## 练习文本
"""

KQL,即Kusto Query Language,是一种用于查询大规模数据集(如日志、数据库、文件等)的强大查询语言。它主要用于Azure Data Explorer和Microsoft 365 Defender等服务。KQL包含多种类型的语句和操作符,以支持复杂的数据探索和分析。
KQL(Kusto Query Language)语句通常包含以下几个基本部分,每个部分都承担着特定的功能,以实现复杂的数据查询和分析:
0. 控制流和变量:
使用let定义变量,if进行条件判断。
例子:let threshold = 100;
1.数据源:
这是查询的起始点,指定了要查询的数据表或数据集。例如,在Azure Data Explorer中,一个数据源可能是一个表名。
例子:Logs
2.过滤器:
过滤器用于缩小查询的范围,只选择符合特定条件的数据行。这可以通过where子句实现。
例子:where Timestamp > ago(7d)
3.数据处理
数据聚合:
使用summarize子句对数据进行聚合,通常与by子句一起使用,后者指定聚合的键。
例子:summarize Count = count() by UserId
数据排序:
使用sort by或order by对结果进行排序。
例子:sort by Count desc
连接其他数据:
使用join子句将当前的数据集与另一个数据集结合起来。
例子:join kind=inner UserProfiles on UserId
数据呈现:
数据列数限制
通过project子句来选择需要显示的列。这类似于SQL中的SELECT子句。
例子:project UserId, Timestamp, Activity
数据转换或扩展:
使用extend子句创建新的列或使用project-rename重命名现有列。
例子:extend NewColumn = UserId + '_' + Activity
数据行数限制:
使用take或limit子句限制返回的数据行数。
例子:take 100
连接和关联(Joins and Relationships):
join:将两个或多个数据表基于共同的字段进行连接。
union:合并两个或多个表。
时间处理(Time Handling):
make-series:创建时间序列数据。
datetime:生成或解析日期时间值。
字符串处理(String Handling):
contains:检查是否包含子字符串。
startswith/endswith:检查字符串的开始或结束。
split:分割字符串。

"""

(收集的数据)
"""

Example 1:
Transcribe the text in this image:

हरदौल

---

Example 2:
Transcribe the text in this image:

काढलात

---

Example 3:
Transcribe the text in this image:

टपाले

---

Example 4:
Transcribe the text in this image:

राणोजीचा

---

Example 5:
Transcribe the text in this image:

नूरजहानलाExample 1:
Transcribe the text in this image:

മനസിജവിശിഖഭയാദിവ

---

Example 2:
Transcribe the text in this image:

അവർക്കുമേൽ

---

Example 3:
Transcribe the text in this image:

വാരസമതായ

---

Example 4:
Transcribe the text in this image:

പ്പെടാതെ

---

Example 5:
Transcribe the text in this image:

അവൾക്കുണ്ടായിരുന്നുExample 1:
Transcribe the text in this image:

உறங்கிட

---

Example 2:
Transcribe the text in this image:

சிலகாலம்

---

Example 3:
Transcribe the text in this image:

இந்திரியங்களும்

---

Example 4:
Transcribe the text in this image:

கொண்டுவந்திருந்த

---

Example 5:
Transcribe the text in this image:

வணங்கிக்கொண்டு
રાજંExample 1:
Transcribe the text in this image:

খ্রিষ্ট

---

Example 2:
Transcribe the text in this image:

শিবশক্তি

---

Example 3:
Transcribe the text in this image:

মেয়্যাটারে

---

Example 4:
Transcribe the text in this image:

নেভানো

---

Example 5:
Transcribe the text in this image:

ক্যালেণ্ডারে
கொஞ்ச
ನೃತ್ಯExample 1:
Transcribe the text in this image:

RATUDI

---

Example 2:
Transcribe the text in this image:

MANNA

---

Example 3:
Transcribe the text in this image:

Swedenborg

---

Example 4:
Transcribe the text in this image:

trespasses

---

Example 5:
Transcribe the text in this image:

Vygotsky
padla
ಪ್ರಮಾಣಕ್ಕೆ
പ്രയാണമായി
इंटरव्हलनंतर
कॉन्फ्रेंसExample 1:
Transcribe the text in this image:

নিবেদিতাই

"""

请将这篇KQL介绍中从“例子:sort by Count”到“使用extend子句创建新的列或使用project-rename重命名现有列。”的这段原文一字不改地抄写下来。

## 参考答案
例子:sort by Count desc
连接其他数据:
使用join子句将当前的数据集与另一个数据集结合起来。
例子:join kind=inner UserProfiles on UserId
数据呈现:
数据列数限制
通过project子句来选择需要显示的列。这类似于SQL中的SELECT子句。
例子:project UserId, Timestamp, Activity
数据转换或扩展:
使用extend子句创建新的列或使用project-rename重命名现有列。